*Task details:* In the following listing, find the lines containing "value" and report them.

*Data to process:*
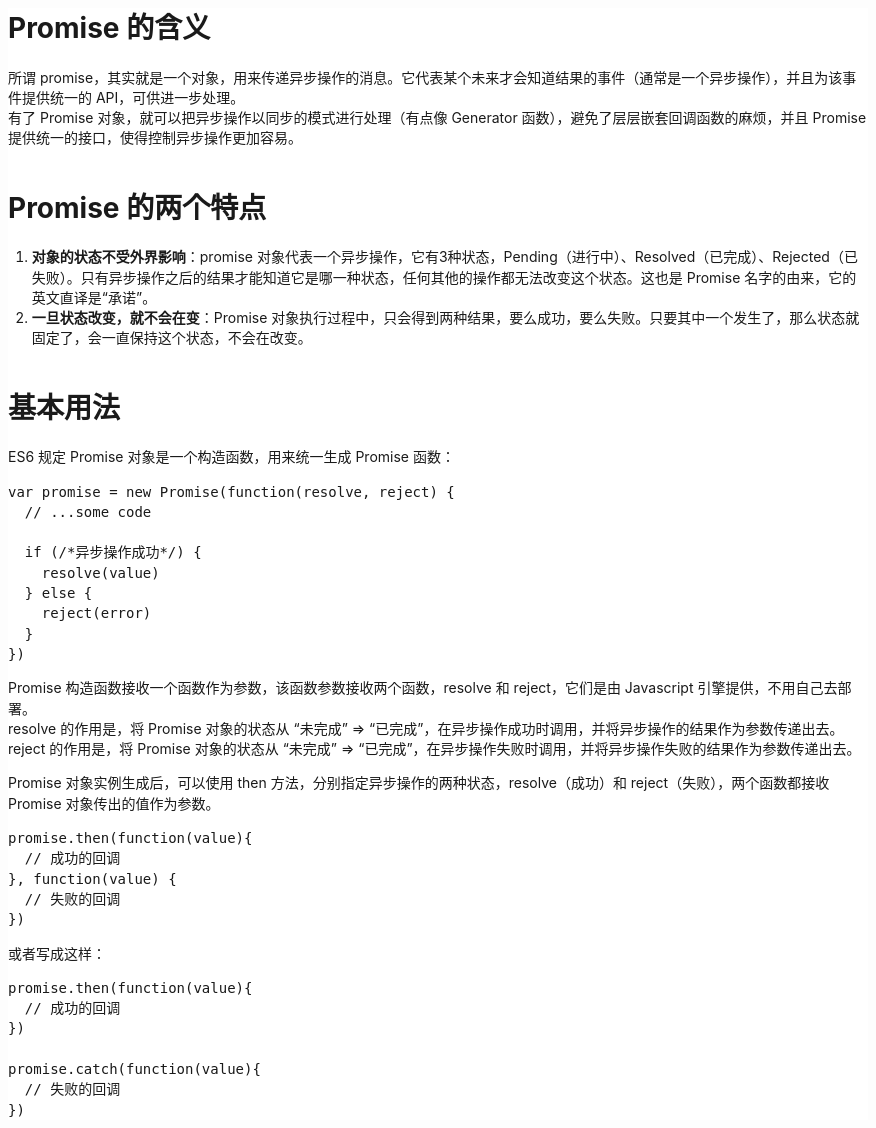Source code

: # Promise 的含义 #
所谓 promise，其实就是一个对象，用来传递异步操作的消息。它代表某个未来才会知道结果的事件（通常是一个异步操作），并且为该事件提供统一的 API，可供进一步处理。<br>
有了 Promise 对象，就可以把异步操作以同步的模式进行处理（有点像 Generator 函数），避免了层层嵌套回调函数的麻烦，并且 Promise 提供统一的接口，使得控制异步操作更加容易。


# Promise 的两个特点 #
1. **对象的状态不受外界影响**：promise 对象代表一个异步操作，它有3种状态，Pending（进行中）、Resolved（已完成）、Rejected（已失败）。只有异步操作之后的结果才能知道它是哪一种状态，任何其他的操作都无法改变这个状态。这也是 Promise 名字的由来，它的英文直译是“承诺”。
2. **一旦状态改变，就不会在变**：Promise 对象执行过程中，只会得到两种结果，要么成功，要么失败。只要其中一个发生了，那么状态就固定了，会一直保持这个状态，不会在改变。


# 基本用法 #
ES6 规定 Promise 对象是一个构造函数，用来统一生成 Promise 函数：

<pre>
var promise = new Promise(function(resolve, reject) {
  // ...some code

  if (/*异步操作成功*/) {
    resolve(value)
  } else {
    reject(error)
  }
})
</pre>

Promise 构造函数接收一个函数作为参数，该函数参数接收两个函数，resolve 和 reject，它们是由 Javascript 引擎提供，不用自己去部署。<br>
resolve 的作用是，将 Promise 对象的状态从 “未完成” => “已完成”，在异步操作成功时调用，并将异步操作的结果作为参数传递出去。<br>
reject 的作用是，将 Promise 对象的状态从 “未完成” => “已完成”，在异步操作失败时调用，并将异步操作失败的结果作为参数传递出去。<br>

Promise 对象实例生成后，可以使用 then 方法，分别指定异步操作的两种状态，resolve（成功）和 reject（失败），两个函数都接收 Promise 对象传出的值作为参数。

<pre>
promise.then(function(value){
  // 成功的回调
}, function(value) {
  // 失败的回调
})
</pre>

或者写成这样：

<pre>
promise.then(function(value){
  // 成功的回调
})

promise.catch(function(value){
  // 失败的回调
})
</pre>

*Exercise result:*
    resolve(value)
promise.then(function(value){
}, function(value) {
promise.then(function(value){
promise.catch(function(value){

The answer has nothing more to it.